===== PROVIDED ENTRIES

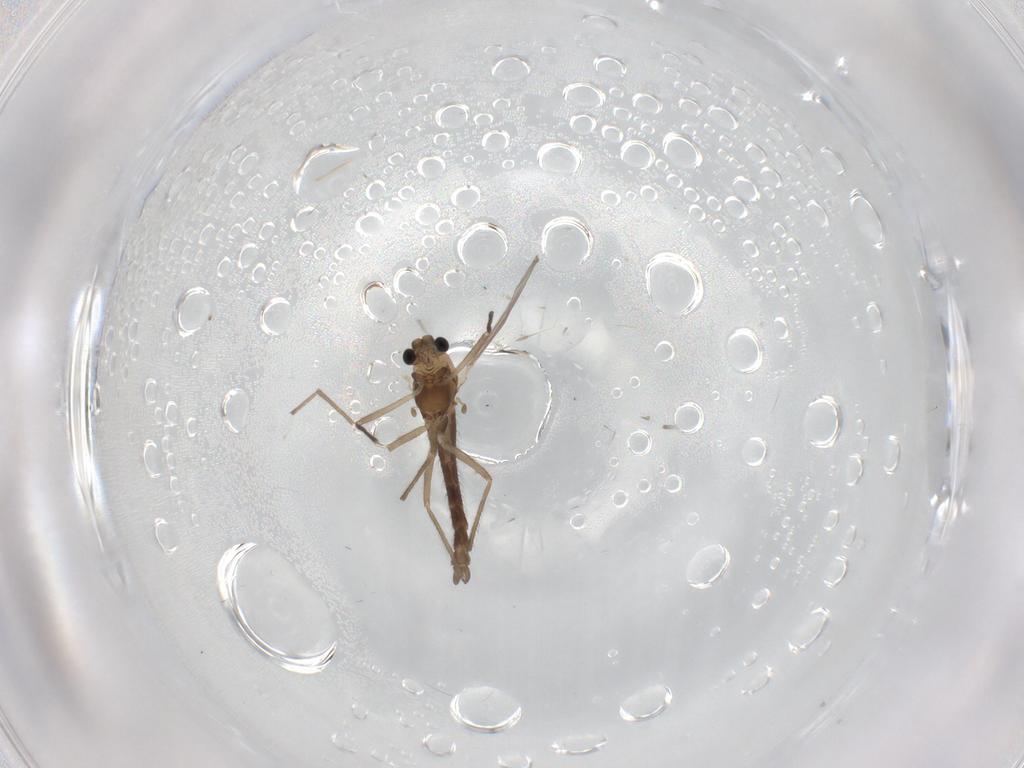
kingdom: Animalia
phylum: Arthropoda
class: Insecta
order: Diptera
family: Chironomidae
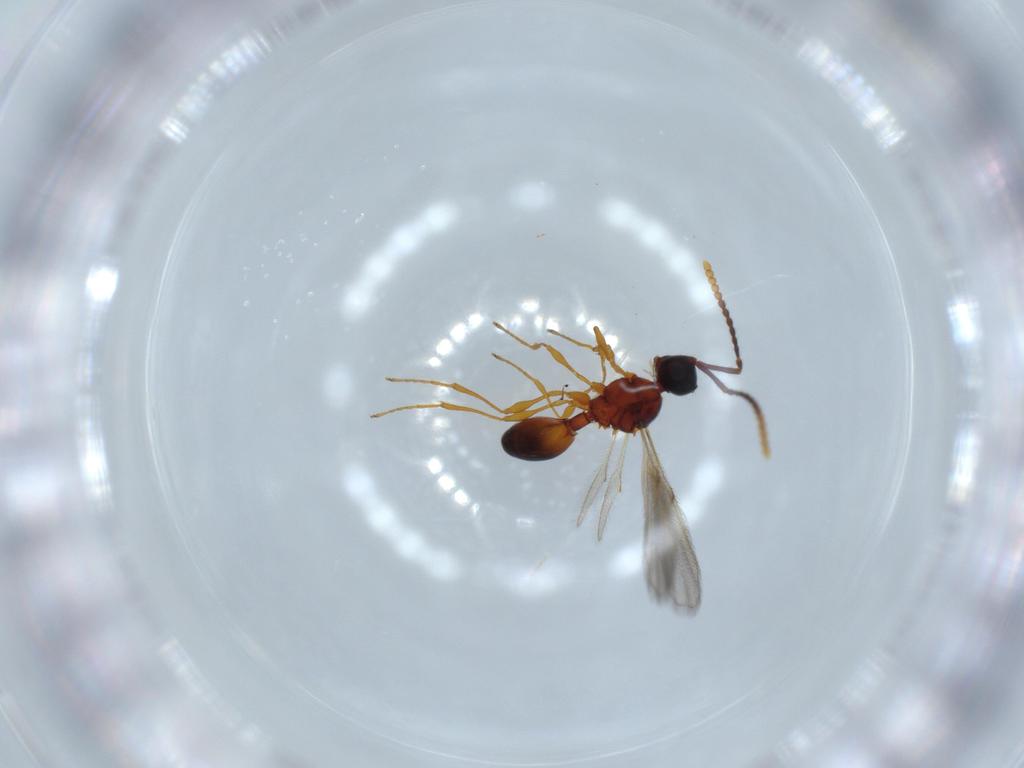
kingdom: Animalia
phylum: Arthropoda
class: Insecta
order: Hymenoptera
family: Diapriidae
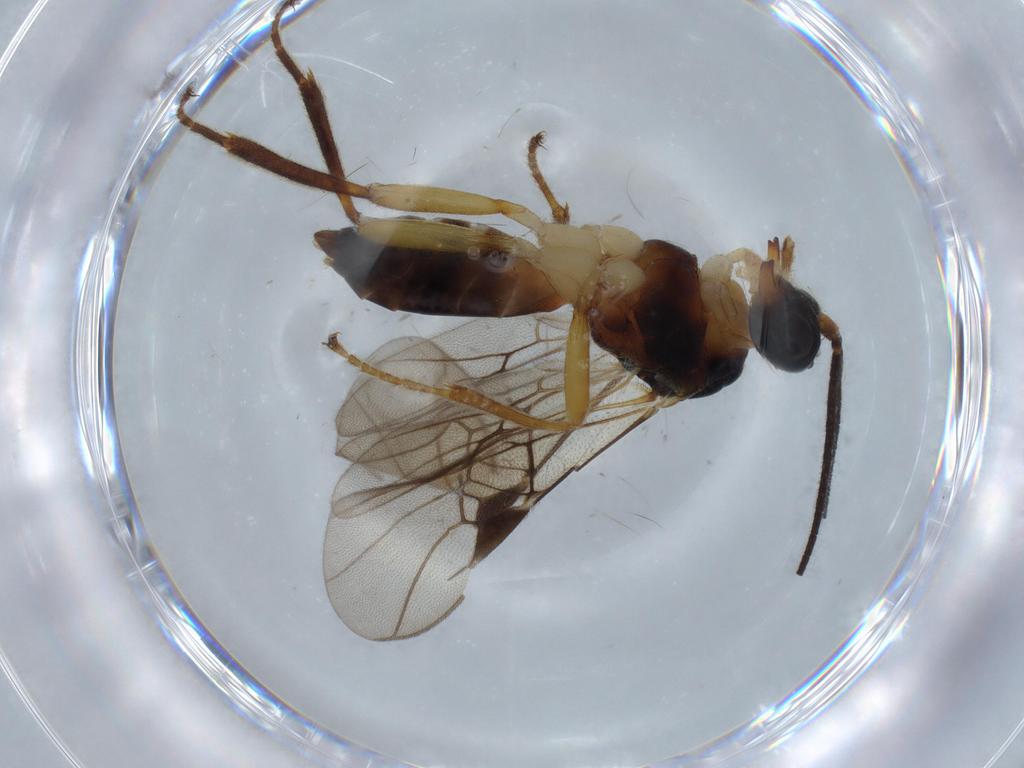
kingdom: Animalia
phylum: Arthropoda
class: Insecta
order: Hymenoptera
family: Braconidae
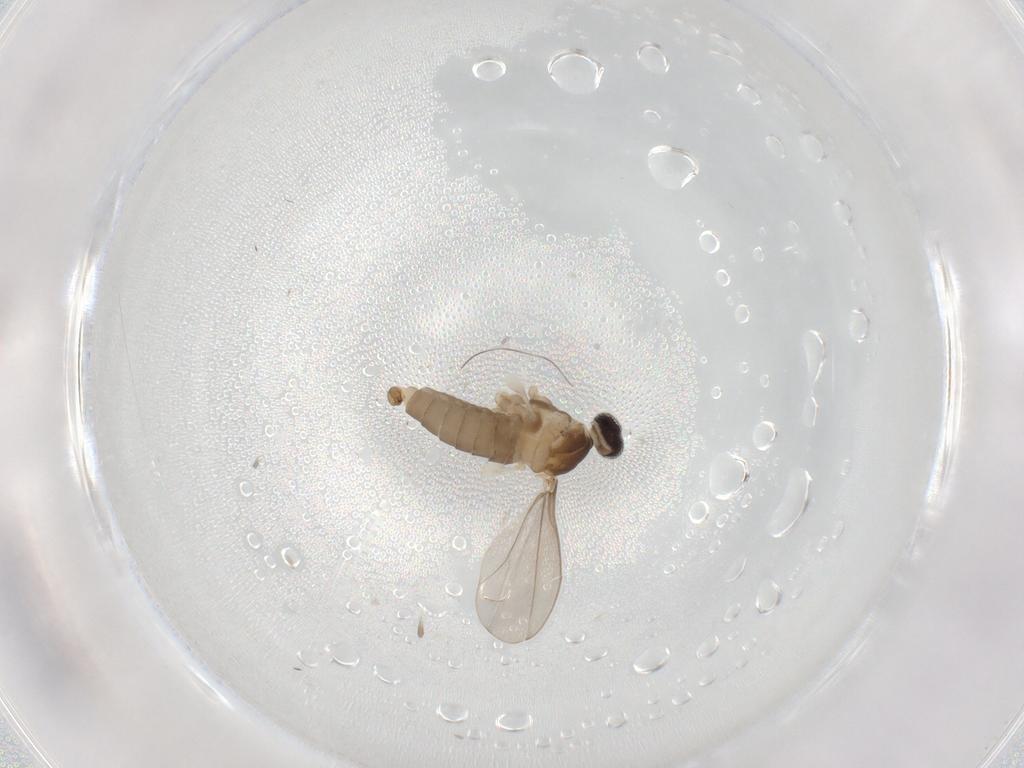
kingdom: Animalia
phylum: Arthropoda
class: Insecta
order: Diptera
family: Cecidomyiidae
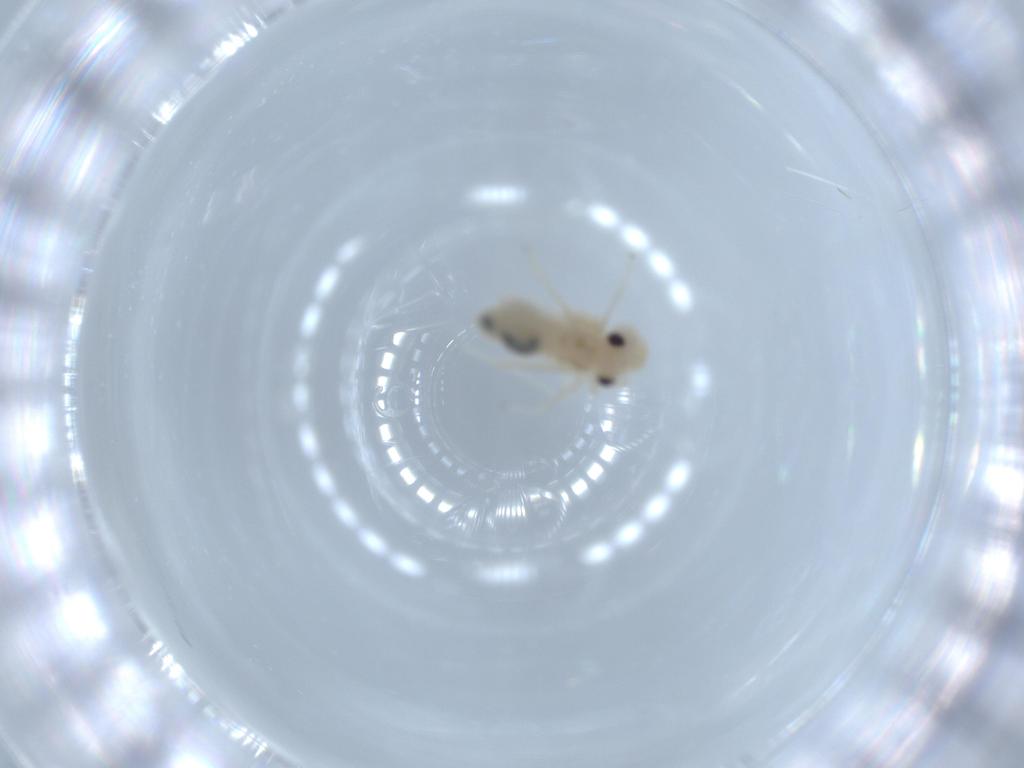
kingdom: Animalia
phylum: Arthropoda
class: Insecta
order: Psocodea
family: Caeciliusidae
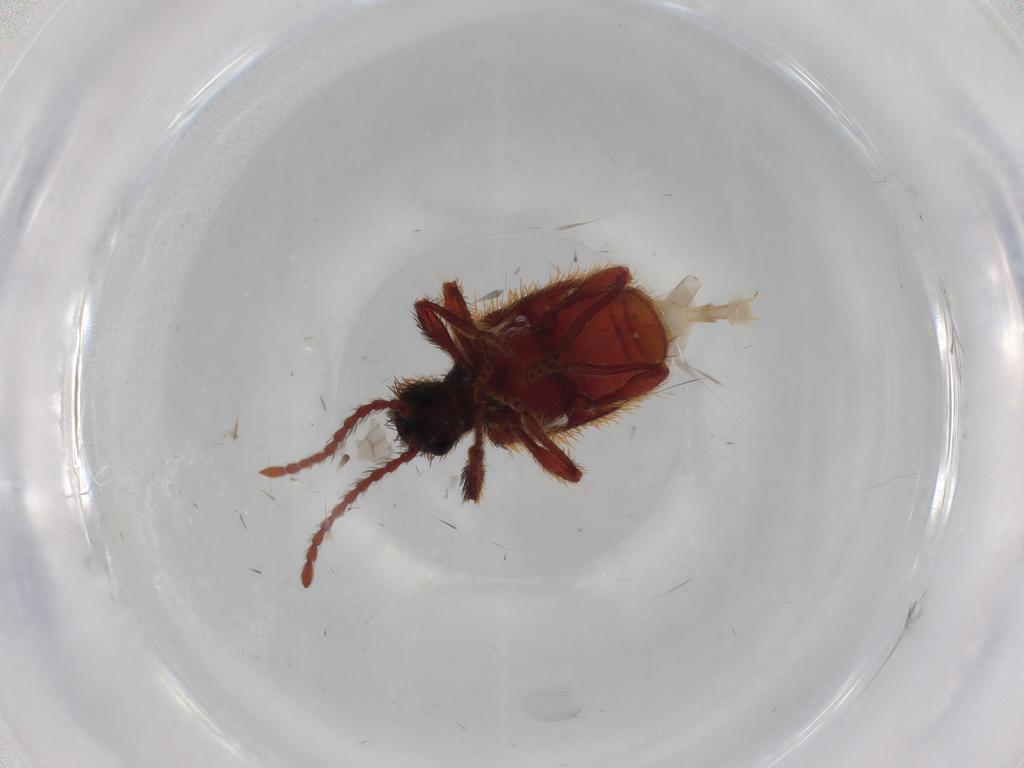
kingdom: Animalia
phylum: Arthropoda
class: Insecta
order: Coleoptera
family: Ptinidae
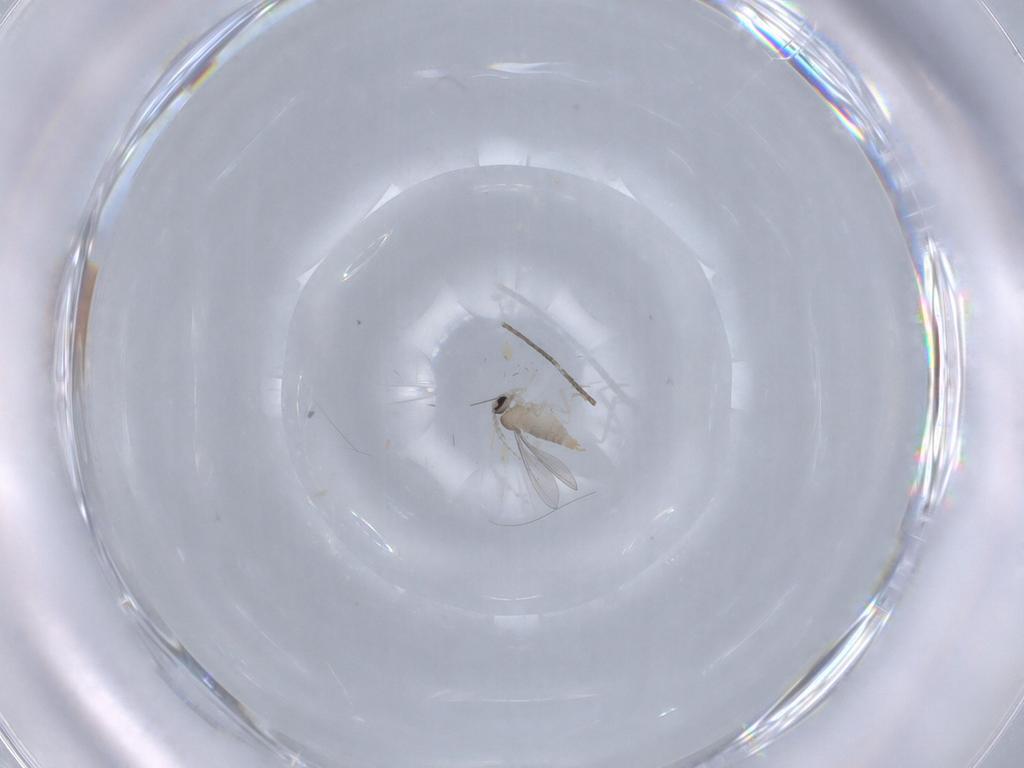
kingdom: Animalia
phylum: Arthropoda
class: Insecta
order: Diptera
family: Cecidomyiidae
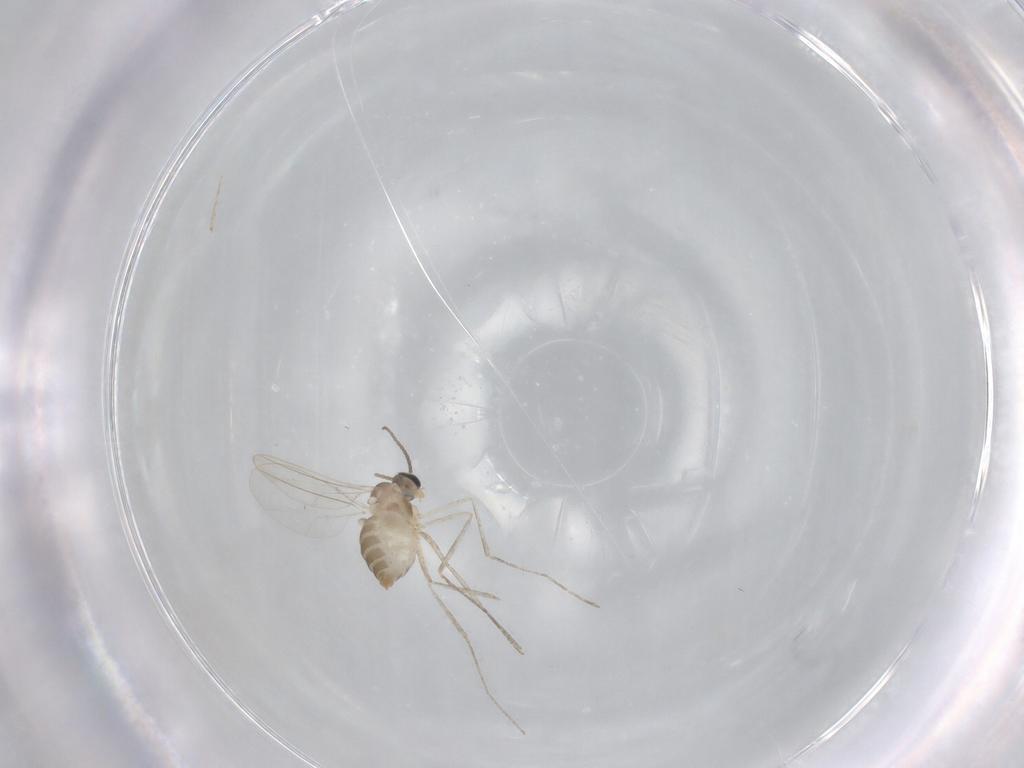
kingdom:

==========

(WHAT YOU HAVE TO DO) Copy out every naming line from the records above word for word and in the same order, but leave out the pictures.

(CORRECT OUTPUT)
kingdom: Animalia
phylum: Arthropoda
class: Insecta
order: Diptera
family: Chironomidae
kingdom: Animalia
phylum: Arthropoda
class: Insecta
order: Hymenoptera
family: Diapriidae
kingdom: Animalia
phylum: Arthropoda
class: Insecta
order: Hymenoptera
family: Braconidae
kingdom: Animalia
phylum: Arthropoda
class: Insecta
order: Diptera
family: Cecidomyiidae
kingdom: Animalia
phylum: Arthropoda
class: Insecta
order: Psocodea
family: Caeciliusidae
kingdom: Animalia
phylum: Arthropoda
class: Insecta
order: Coleoptera
family: Ptinidae
kingdom: Animalia
phylum: Arthropoda
class: Insecta
order: Diptera
family: Cecidomyiidae
kingdom:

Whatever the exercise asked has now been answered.